(Transcribed page text)
-=-=-

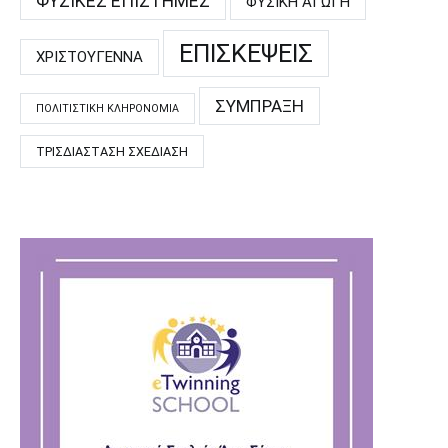
ΦΥΣΙΚΈΣ ΕΠΙΣΤΉΜΕΣ
ΦΥΣΙΚΉ ΑΓΩΓΉ
ΕΠΙΣΚΈΨΕΙΣ
ΧΡΙΣΤΟΎΓΕΝΝΑ
ΣΎΜΠΡΑΞΗ
ΠΟΛΙΤΙΣΤΙΚΉ ΚΛΗΡΟΝΟΜΙΆ
ΤΡΙΣΔΙΆΣΤΑΣΗ ΣΧΕΔΊΑΣΗ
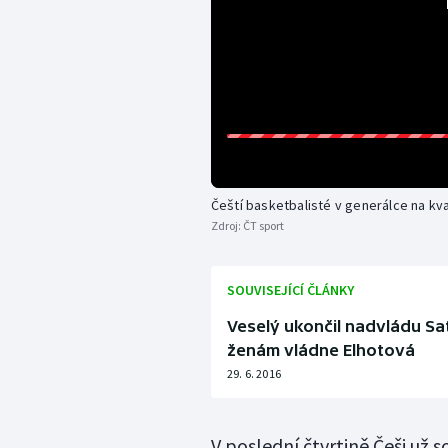
Čeští basketbalisté v generálce na kva
Zdroj:
ČT sport
SOUVISEJÍCÍ ČLÁNKY
Veselý ukončil nadvládu Sa
ženám vládne Elhotová
29. 6. 2016
V poslední čtvrtině Češi už s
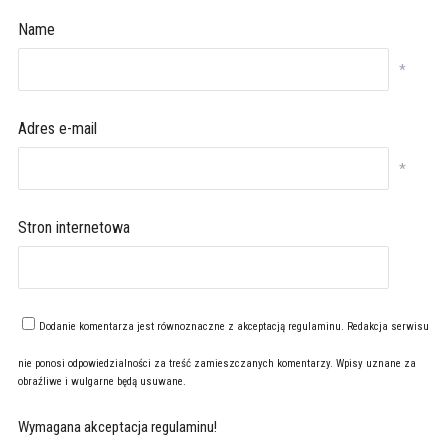
Name
*
Adres e-mail
*
Stron internetowa
Dodanie komentarza jest równoznaczne z akceptacją
regulaminu
. Redakcja serwisu
nie ponosi odpowiedzialności za treść zamieszczanych komentarzy. Wpisy uznane za
obraźliwe i wulgarne będą usuwane.
Wymagana akceptacja regulaminu!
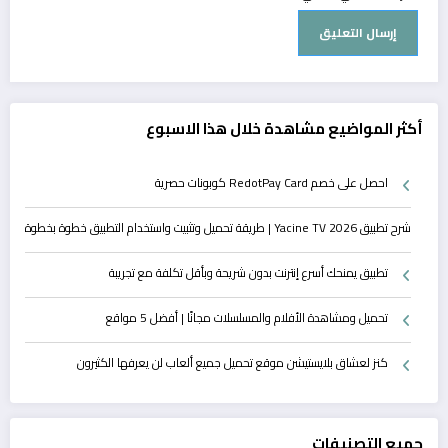
أكثر المواضيع مشاهدة خلال هذا الاسبوع
احصل على خصم RedotPay Card كوبونات حصرية
شرح تطبيق Yacine TV 2026 | طريقة تحميل وتثبيت واستخدام التطبيق خطوة بخطوة
تطبيق يمنحك أسرع إنترنت بدون شريحة وبأقل تكلفة مع تجريبة
تحميل ومشاهدة الأفلام والمسلسلات مجانًا | أفضل 5 مواقع
كنز لعشاق بلايستيشن موقع تحميل جميع ألعاب لن يعرفها الكثيرون
جميع التصنيفات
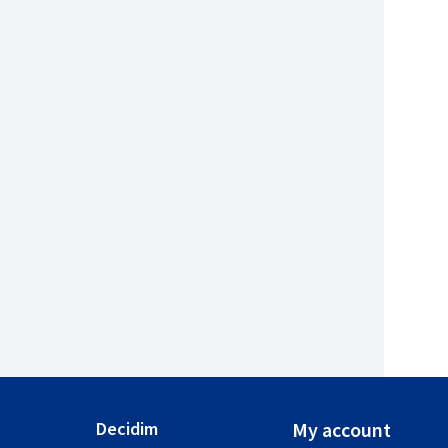
Decidim
My account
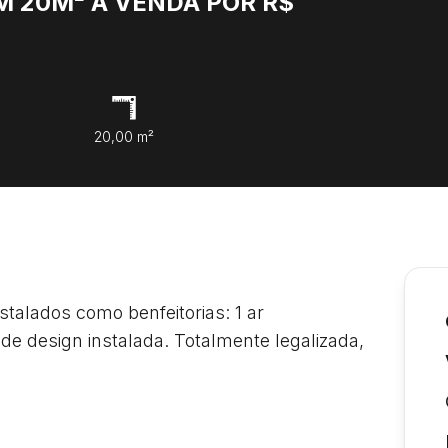
 20M² À VENDA POR R$
20,00 m²
talados como benfeitorias: 1 ar 
de design instalada. Totalmente legalizada, 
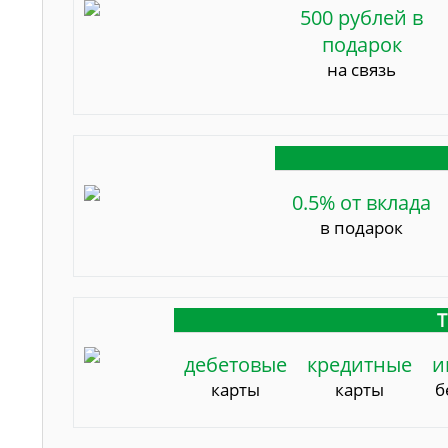
500 рублей в
подарок
на связь
0.5% от вклада
в подарок
Т
дебетовые
кредитные
и
карты
карты
б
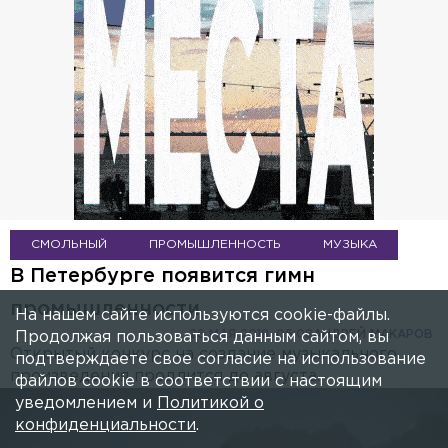
СМОЛЬНЫЙ
ПРОМЫШЛЕННОСТЬ
МУЗЫКА
В Петербурге появится гимн
промышленности
На нашем сайте используются cookie-файлы.
26 МАЯ 2018, 05:08
АНДРЕЙ МАКАРОВ
Продолжая пользоваться данным сайтом, вы
Открытый конкурс на создание музыкального
подтверждаете свое согласие на использование
произведения продлится до августа.
файлов cookie в соответствии с настоящим
уведомлением и
Политикой о
конфиденциальности
.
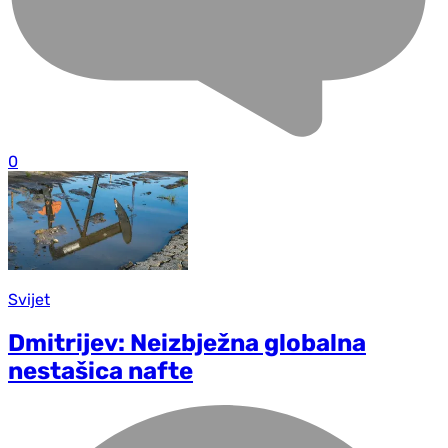
0
Svijet
Dmitrijev: Neizbježna globalna
nestašica nafte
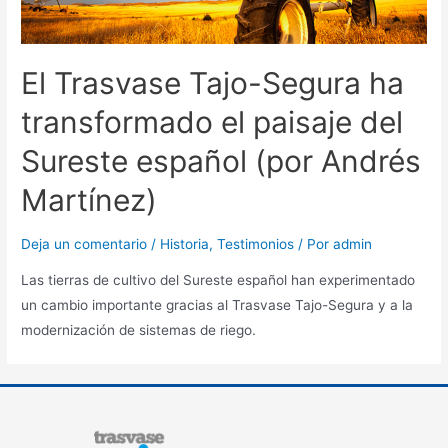
El Trasvase Tajo-Segura ha
transformado el paisaje del
Sureste español (por Andrés
Martínez)
Deja un comentario
/
Historia
,
Testimonios
/ Por
admin
Las tierras de cultivo del Sureste español han experimentado
un cambio importante gracias al Trasvase Tajo-Segura y a la
modernización de sistemas de riego.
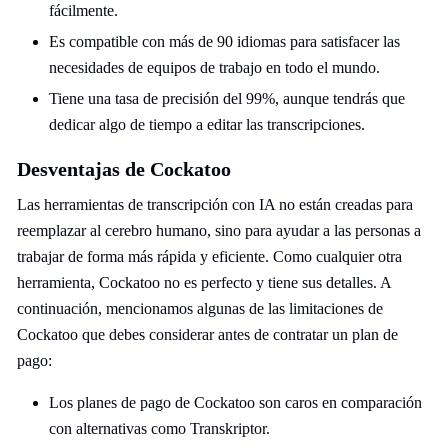
fácilmente.
Es compatible con más de 90 idiomas para satisfacer las
necesidades de equipos de trabajo en todo el mundo.
Tiene una tasa de precisión del 99%, aunque tendrás que
dedicar algo de tiempo a editar las transcripciones.
Desventajas de Cockatoo
Las herramientas de transcripción con IA no están creadas para
reemplazar al cerebro humano, sino para ayudar a las personas a
trabajar de forma más rápida y eficiente. Como cualquier otra
herramienta, Cockatoo no es perfecto y tiene sus detalles. A
continuación, mencionamos algunas de las limitaciones de
Cockatoo que debes considerar antes de contratar un plan de
pago:
Los planes de pago de Cockatoo son caros en comparación
con alternativas como Transkriptor.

-=-=-

DESCRIPTION OF THE TASK> Rewrite the transcribed text from every entry with each occurrence of "Cockatoo" changed to "Parrot", keeping everything else unchanged. Omit the picture markers from your answer.

SOLUTION FOR THIS PROBLEM>
ΦΥΣΙΚΈΣ ΕΠΙΣΤΉΜΕΣ
ΦΥΣΙΚΉ ΑΓΩΓΉ
ΕΠΙΣΚΈΨΕΙΣ
ΧΡΙΣΤΟΎΓΕΝΝΑ
ΣΎΜΠΡΑΞΗ
ΠΟΛΙΤΙΣΤΙΚΉ ΚΛΗΡΟΝΟΜΙΆ
ΤΡΙΣΔΙΆΣΤΑΣΗ ΣΧΕΔΊΑΣΗ
Čeští basketbalisté v generálce na kva
Zdroj:
ČT sport
SOUVISEJÍCÍ ČLÁNKY
Veselý ukončil nadvládu Sa
ženám vládne Elhotová
29. 6. 2016
V poslední čtvrtině Češi už s
Name
*
Adres e-mail
*
Stron internetowa
Dodanie komentarza jest równoznaczne z akceptacją
regulaminu
. Redakcja serwisu
nie ponosi odpowiedzialności za treść zamieszczanych komentarzy. Wpisy uznane za
obraźliwe i wulgarne będą usuwane.
Wymagana akceptacja regulaminu!
أكثر المواضيع مشاهدة خلال هذا الاسبوع
احصل على خصم RedotPay Card كوبونات حصرية
شرح تطبيق Yacine TV 2026 | طريقة تحميل وتثبيت واستخدام التطبيق خطوة بخطوة
تطبيق يمنحك أسرع إنترنت بدون شريحة وبأقل تكلفة مع تجريبة
تحميل ومشاهدة الأفلام والمسلسلات مجانًا | أفضل 5 مواقع
كنز لعشاق بلايستيشن موقع تحميل جميع ألعاب لن يعرفها الكثيرون
جميع التصنيفات
Decidim
My account
 20M² À VENDA POR R$
20,00 m²
talados como benfeitorias: 1 ar 
de design instalada. Totalmente legalizada, 
500 рублей в
подарок
на связь
0.5% от вклада
в подарок
Т
дебетовые
кредитные
и
карты
карты
б
СМОЛЬНЫЙ
ПРОМЫШЛЕННОСТЬ
МУЗЫКА
В Петербурге появится гимн
промышленности
На нашем сайте используются cookie-файлы.
26 МАЯ 2018, 05:08
АНДРЕЙ МАКАРОВ
Продолжая пользоваться данным сайтом, вы
Открытый конкурс на создание музыкального
подтверждаете свое согласие на использование
произведения продлится до августа.
файлов cookie в соответствии с настоящим
уведомлением и
Политикой о
конфиденциальности
.
0
Svijet
Dmitrijev: Neizbježna globalna
nestašica nafte
El Trasvase Tajo-Segura ha
transformado el paisaje del
Sureste español (por Andrés
Martínez)
Deja un comentario
/
Historia
,
Testimonios
/ Por
admin
Las tierras de cultivo del Sureste español han experimentado
un cambio importante gracias al Trasvase Tajo-Segura y a la
modernización de sistemas de riego.
fácilmente.
Es compatible con más de 90 idiomas para satisfacer las
necesidades de equipos de trabajo en todo el mundo.
Tiene una tasa de precisión del 99%, aunque tendrás que
dedicar algo de tiempo a editar las transcripciones.
Desventajas de Parrot
Las herramientas de transcripción con IA no están creadas para
reemplazar al cerebro humano, sino para ayudar a las personas a
trabajar de forma más rápida y eficiente. Como cualquier otra
herramienta, Parrot no es perfecto y tiene sus detalles. A
continuación, mencionamos algunas de las limitaciones de
Parrot que debes considerar antes de contratar un plan de
pago:
Los planes de pago de Parrot son caros en comparación
con alternativas como Transkriptor.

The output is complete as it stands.